Please retype the records below exactly, leaving out any pictures.

Start of INFORMATION SHOWN

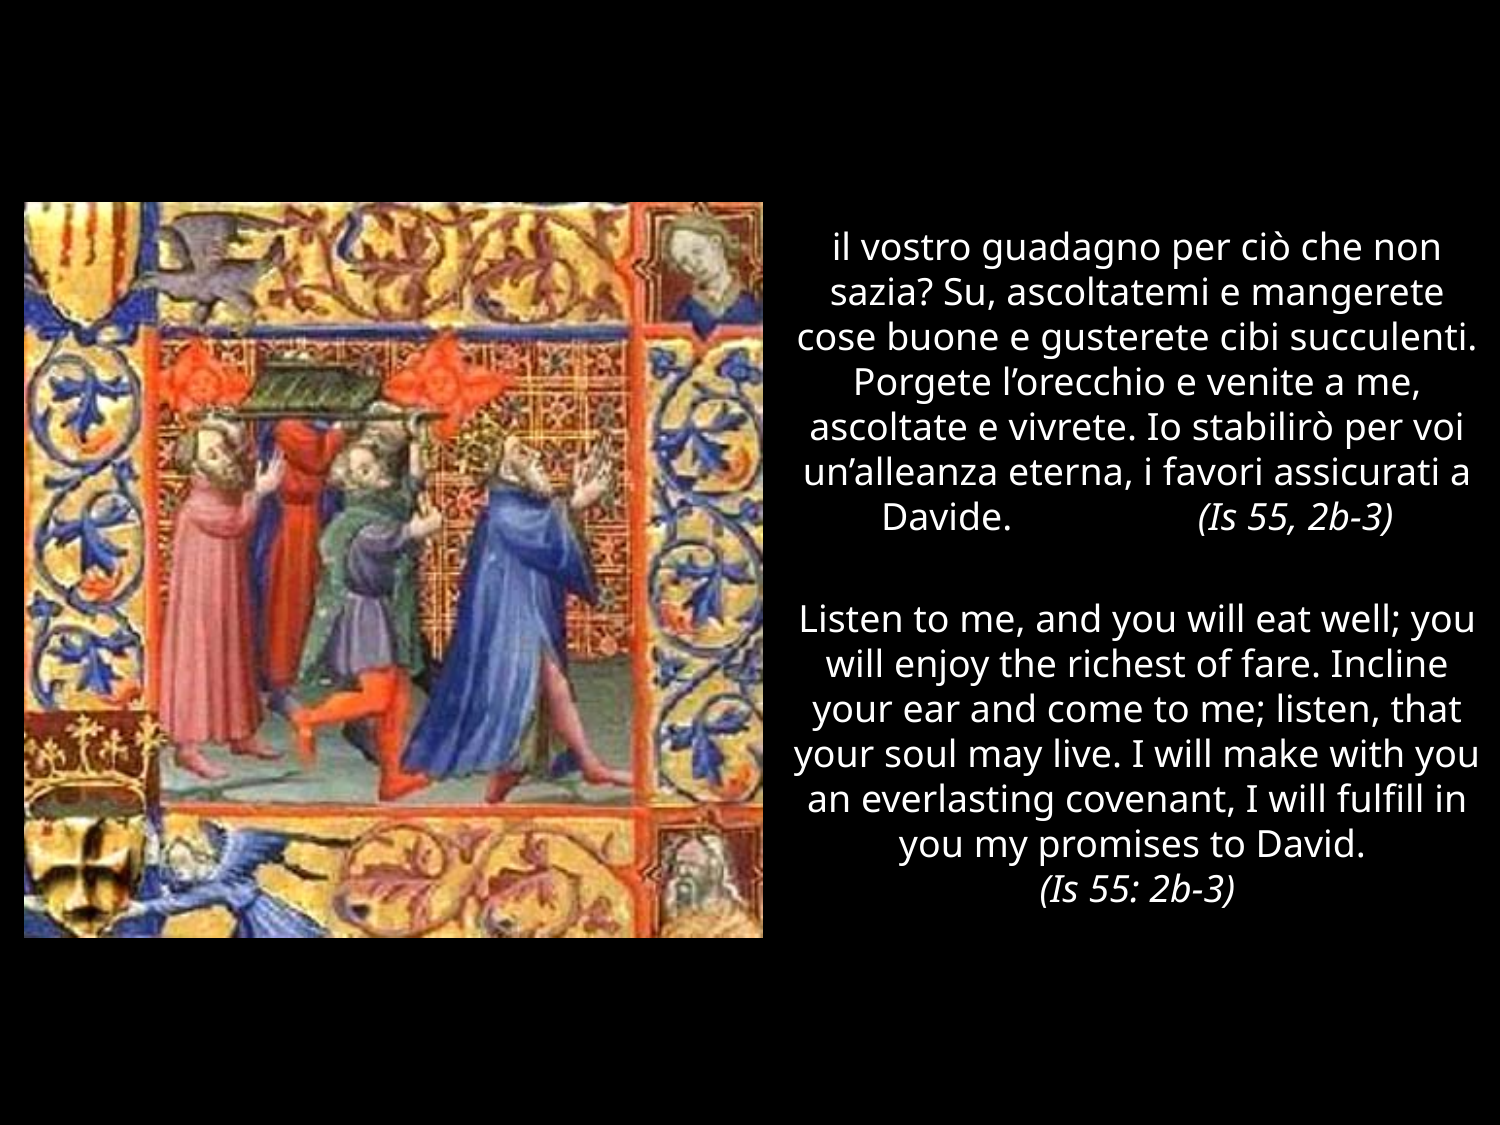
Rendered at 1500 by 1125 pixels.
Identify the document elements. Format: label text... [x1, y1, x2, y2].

title il vostro guadagno per ciò che non sazia? Su, ascoltatemi e mangerete cose buone e gusterete cibi succulenti. Porgete l’orecchio e venite a me, ascoltate e vivrete. Io stabilirò per voi un’alleanza eterna, i favori assicurati a Davide. (Is 55, 2b-3) [774, 337, 1500, 513]
picture [24, 201, 763, 938]
text_box Listen to me, and you will eat well; you will enjoy the richest of fare. Incline your ear and come to me; listen, that your soul may live. I will make with you an everlasting covenant, I will fulfill in you my promises to David. (Is 55: 2b-3) [774, 587, 1500, 918]
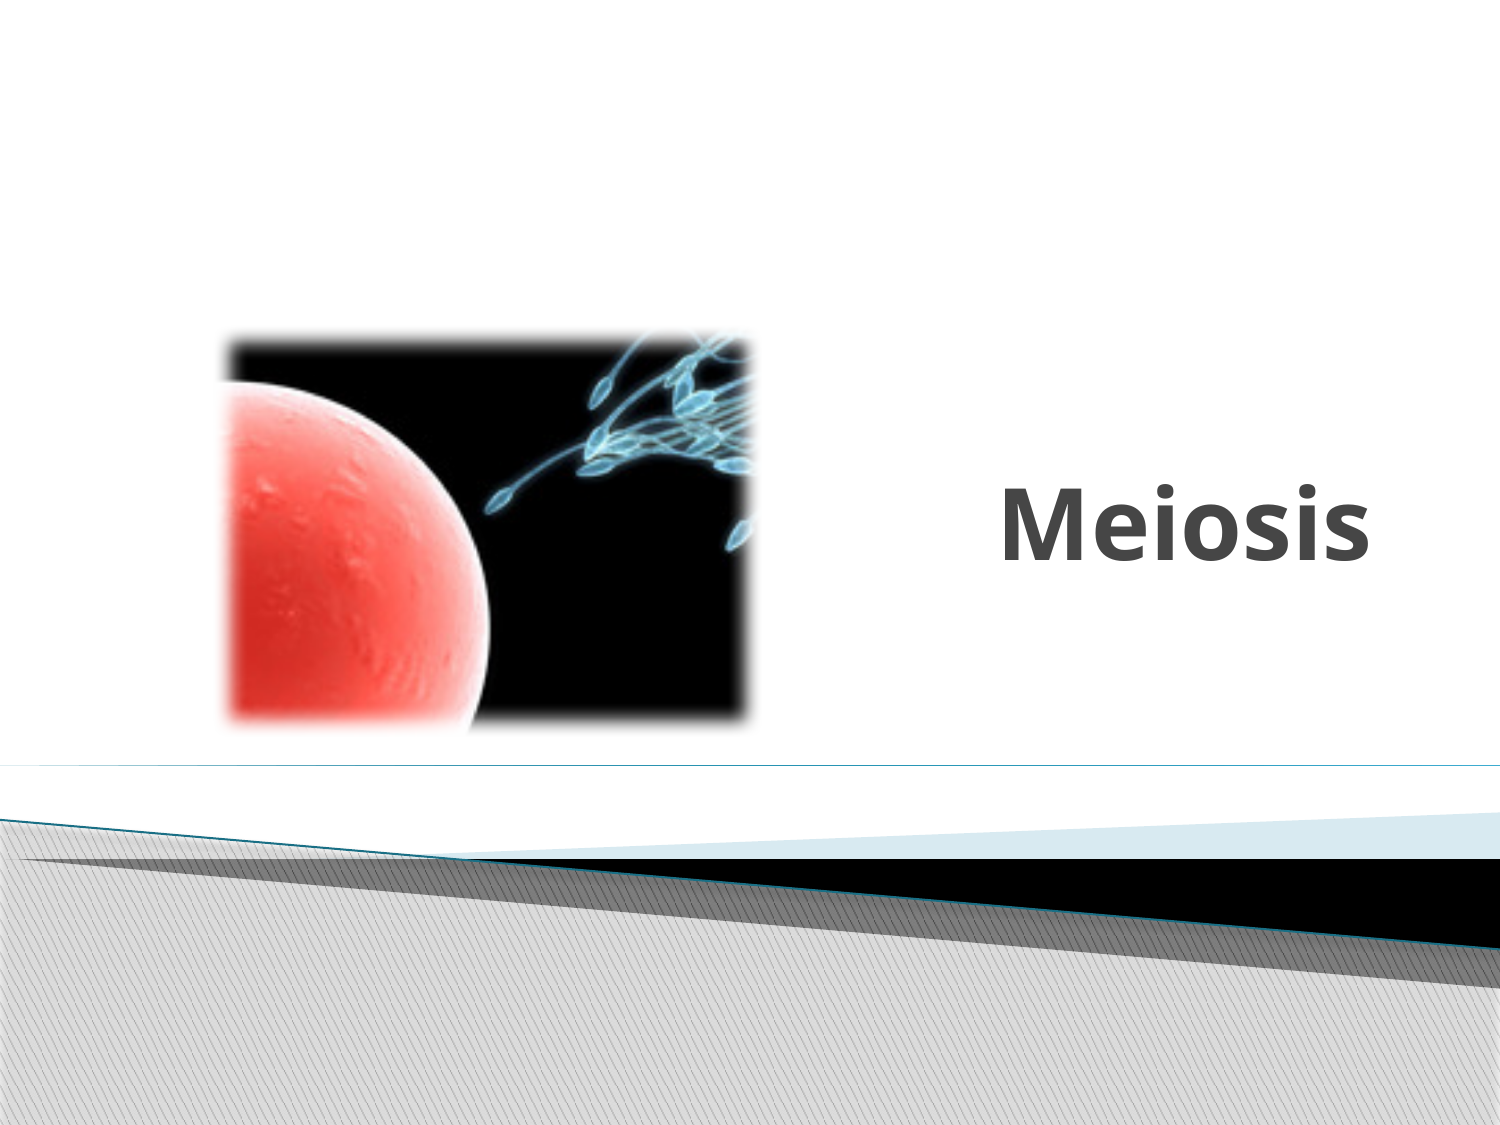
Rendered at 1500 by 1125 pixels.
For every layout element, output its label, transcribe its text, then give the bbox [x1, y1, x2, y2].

End of INFORMATION SHOWN

| SOLUTION FOR THIS PROBLEM |
Rendered at 1500 by 1125 pixels.
Identify the document elements. Format: label text... [x1, y1, x2, y2].

title il vostro guadagno per ciò che non sazia? Su, ascoltatemi e mangerete cose buone e gusterete cibi succulenti. Porgete l’orecchio e venite a me, ascoltate e vivrete. Io stabilirò per voi un’alleanza eterna, i favori assicurati a Davide. (Is 55, 2b-3) [774, 337, 1500, 513]
picture [24, 201, 763, 938]
text_box Listen to me, and you will eat well; you will enjoy the richest of fare. Incline your ear and come to me; listen, that your soul may live. I will make with you an everlasting covenant, I will fulfill in you my promises to David. (Is 55: 2b-3) [774, 587, 1500, 918]
Rendered at 1500 by 1125 pixels.
For every layout element, output its label, transcribe its text, then give the bbox [x1, y1, x2, y2].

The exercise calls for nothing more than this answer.